▶ _Your assignment_
Output, word for word, every line from the line with "- Adminer 4.7.7" through the final line of the data below.
Records for this exercise START
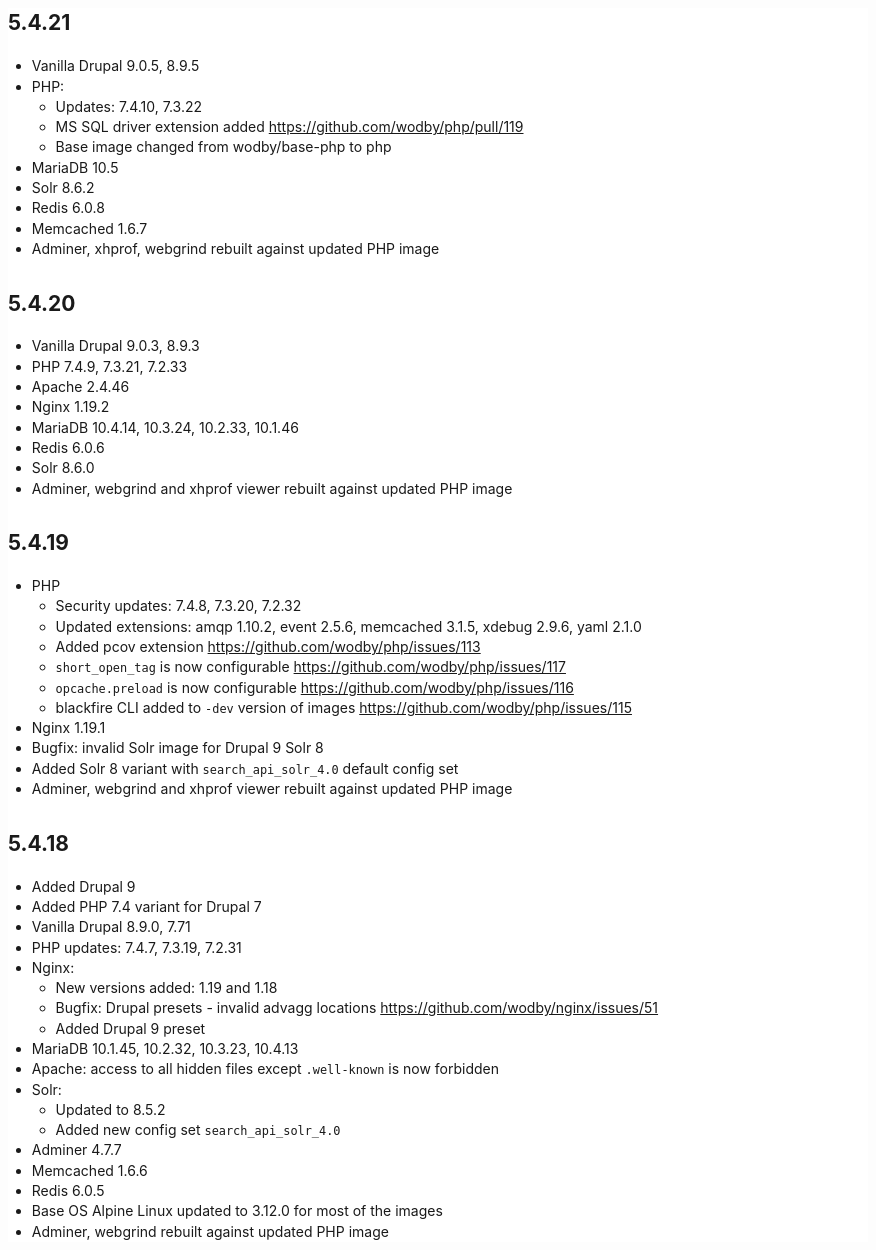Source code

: ## 5.4.21

- Vanilla Drupal 9.0.5, 8.9.5
- PHP:
    - Updates: 7.4.10, 7.3.22
    - MS SQL driver extension added https://github.com/wodby/php/pull/119
    - Base image changed from wodby/base-php to php
- MariaDB 10.5
- Solr 8.6.2
- Redis 6.0.8
- Memcached 1.6.7
- Adminer, xhprof, webgrind rebuilt against updated PHP image

## 5.4.20

- Vanilla Drupal 9.0.3, 8.9.3
- PHP 7.4.9, 7.3.21, 7.2.33
- Apache 2.4.46
- Nginx 1.19.2
- MariaDB 10.4.14, 10.3.24, 10.2.33, 10.1.46
- Redis 6.0.6
- Solr 8.6.0
- Adminer, webgrind and xhprof viewer rebuilt against updated PHP image

## 5.4.19

- PHP
    - Security updates: 7.4.8, 7.3.20, 7.2.32
    - Updated extensions: amqp 1.10.2, event 2.5.6, memcached 3.1.5, xdebug 2.9.6, yaml 2.1.0
    - Added pcov extension https://github.com/wodby/php/issues/113
    - `short_open_tag` is now configurable https://github.com/wodby/php/issues/117
    - `opcache.preload` is now configurable https://github.com/wodby/php/issues/116
    - blackfire CLI added to `-dev` version of images https://github.com/wodby/php/issues/115
- Nginx 1.19.1
- Bugfix: invalid Solr image for Drupal 9 Solr 8
- Added Solr 8 variant with `search_api_solr_4.0` default config set
- Adminer, webgrind and xhprof viewer rebuilt against updated PHP image

## 5.4.18

- Added Drupal 9
- Added PHP 7.4 variant for Drupal 7
- Vanilla Drupal 8.9.0, 7.71
- PHP updates: 7.4.7, 7.3.19, 7.2.31
- Nginx:
    - New versions added: 1.19 and 1.18
    - Bugfix: Drupal presets - invalid advagg locations https://github.com/wodby/nginx/issues/51
    - Added Drupal 9 preset
- MariaDB 10.1.45, 10.2.32, 10.3.23, 10.4.13
- Apache: access to all hidden files except `.well-known` is now forbidden
- Solr:
    - Updated to 8.5.2
    - Added new config set `search_api_solr_4.0`
- Adminer 4.7.7
- Memcached 1.6.6
- Redis 6.0.5
- Base OS Alpine Linux updated to 3.12.0 for most of the images
- Adminer, webgrind rebuilt against updated PHP image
Records for this exercise END
▶ _Solution for this problem_
- Adminer 4.7.7
- Memcached 1.6.6
- Redis 6.0.5
- Base OS Alpine Linux updated to 3.12.0 for most of the images
- Adminer, webgrind rebuilt against updated PHP image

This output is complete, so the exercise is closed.